Аранта бледно усмехнулась. Будучи первой — ну ладно, второй! — дамой королевства, она всегда помнила историю своего возвышения. Имея право брать то, в чем она нуждаюсь, прямо с лотка, и будучи уверена, что казна заплатит, она тем не менее запихала по золотой монете под стельку каждой своей туфли. Вдруг надо — а у нее нет! Тому, чья карьера не испытывала скачков, наверное, подобное и в голову не придет. Сегодня они целый день мешали ей ходить.

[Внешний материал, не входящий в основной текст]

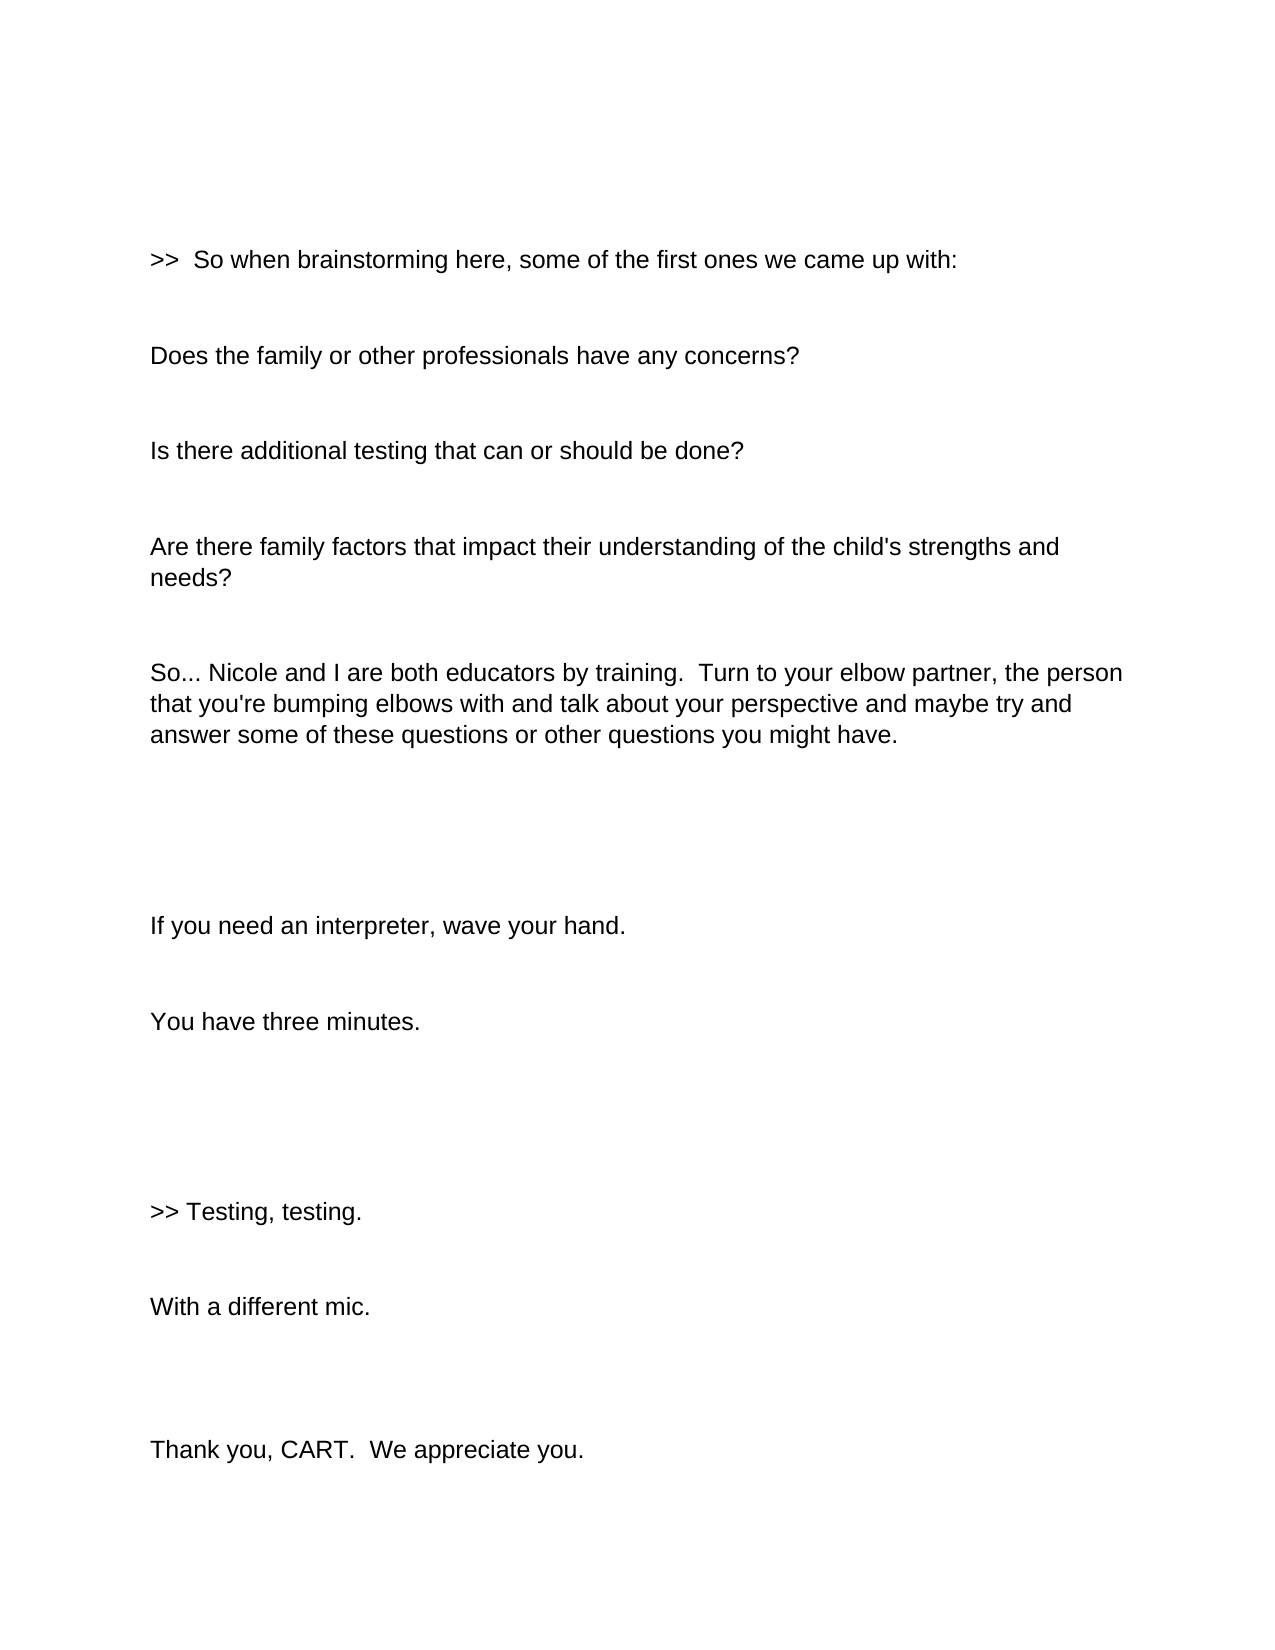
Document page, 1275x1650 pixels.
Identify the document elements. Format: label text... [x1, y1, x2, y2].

text >> Testing, testing. [150, 1196, 1125, 1225]
text >> So when brainstorming here, some of the first ones we came up with: [150, 245, 1125, 274]
text Thank you, CART. We appreciate you. [150, 1435, 1125, 1464]
text You have three minutes. [150, 1006, 1125, 1035]
text If you need an interpreter, wave your hand. [150, 911, 1125, 940]
text So... Nicole and I are both educators by training. Turn to your elbow partner, the person that you're bumping elbows with and talk about your perspective and maybe try and answer some of these questions or other questions you might have. [150, 658, 1125, 749]
text Are there family factors that impact their understanding of the child's strengths and needs? [150, 532, 1125, 591]
text Does the family or other professionals have any concerns? [150, 341, 1125, 369]
text With a different mic. [150, 1292, 1125, 1321]
text Is there additional testing that can or should be done? [150, 436, 1125, 465]
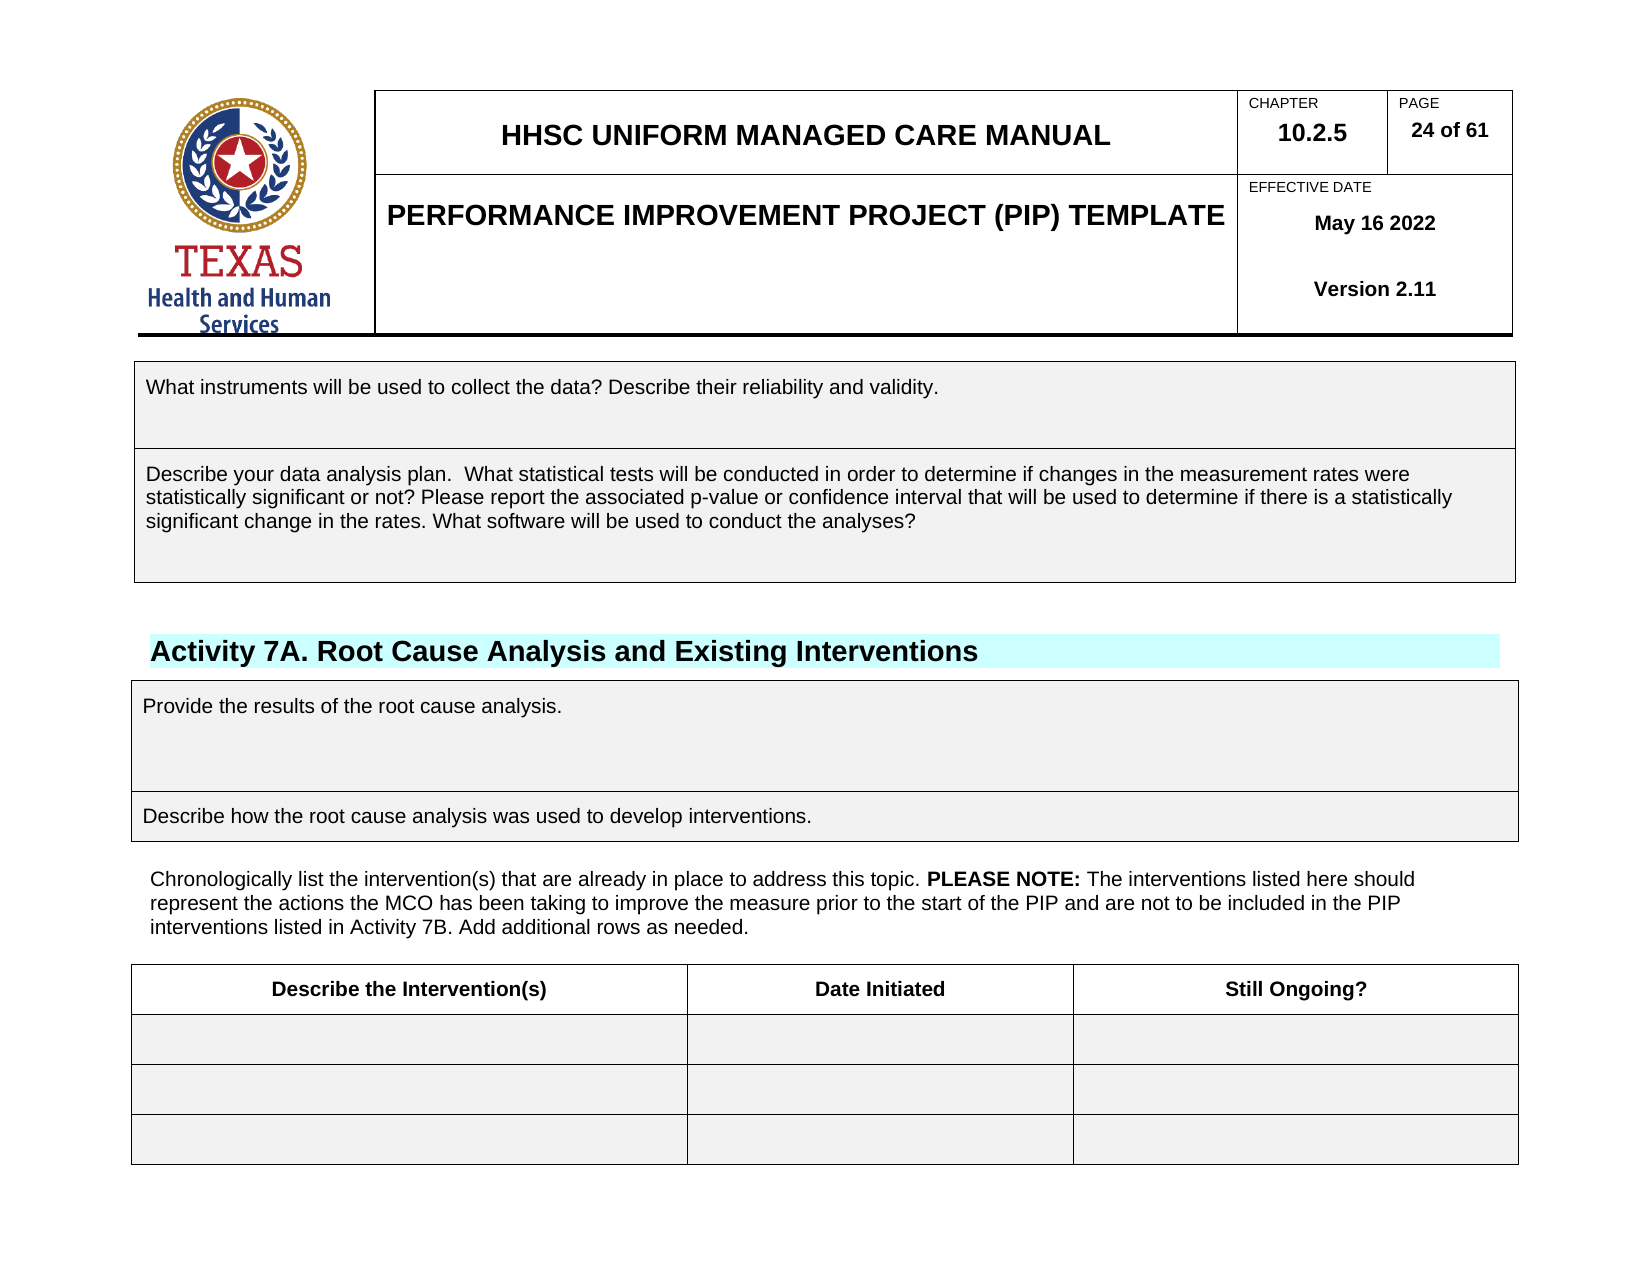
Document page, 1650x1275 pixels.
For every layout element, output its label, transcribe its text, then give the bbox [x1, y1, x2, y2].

— А я не понял, ты боишься идти замуж или не хочешь?
— Не хочу! — взрыкнула на него Аранта.
— А, извини, дело твое. Видимо, вопрос стоит серьезно, коли ты решила отказаться от пожизненного содержания собственного выезда и крыши над головой. Однако… ты же всегда можешь вернуться, если передумаешь? Нет?
— Посмотрим. А что, ты со мной собрался?
— И собрался, и пойду, и не прогонишь. Если не для защиты, то хотя бы для вида. Потом сама посмотришь, насколько я тебе мешаю.
Молча, в темноте, Аранта пожала ему руку. Они развернулись и пошли прочь, даже не выйдя на площадь, где полыхал огнем Белый Дворец.
— В этом нельзя, — резонно заметил Кеннет. — Красное же. Тебя, как полковое знамя, издалека видно.
— Модные магазины закрыты, — огрызнулась Аранта.
— А тебе модное и не надо. Проще надо быть. Незаметнее. Может быть, придется ношеным ограничиться. Через людные места пойдем.
— Ношеным? Раздеть, что ли, кого в подворотне?
— Не остри, пожалуйста, миледи. Понадобится — разденем. Представляй себе, что в городе творится, когда твой бывший поводья отпустил. Пройдем-ка мы с тобой закраиной торговых рядов. Их, как пить дать, громят. Рискнем присоединиться. Убежим, если что. Пока темно, особенно не видно, что на тебе красное. Да в этих модных лавках каких только цветов нет: все сословия перемешались. Рутгер, наверное, в гробу вертится. Пьяной сможешь прикинуться?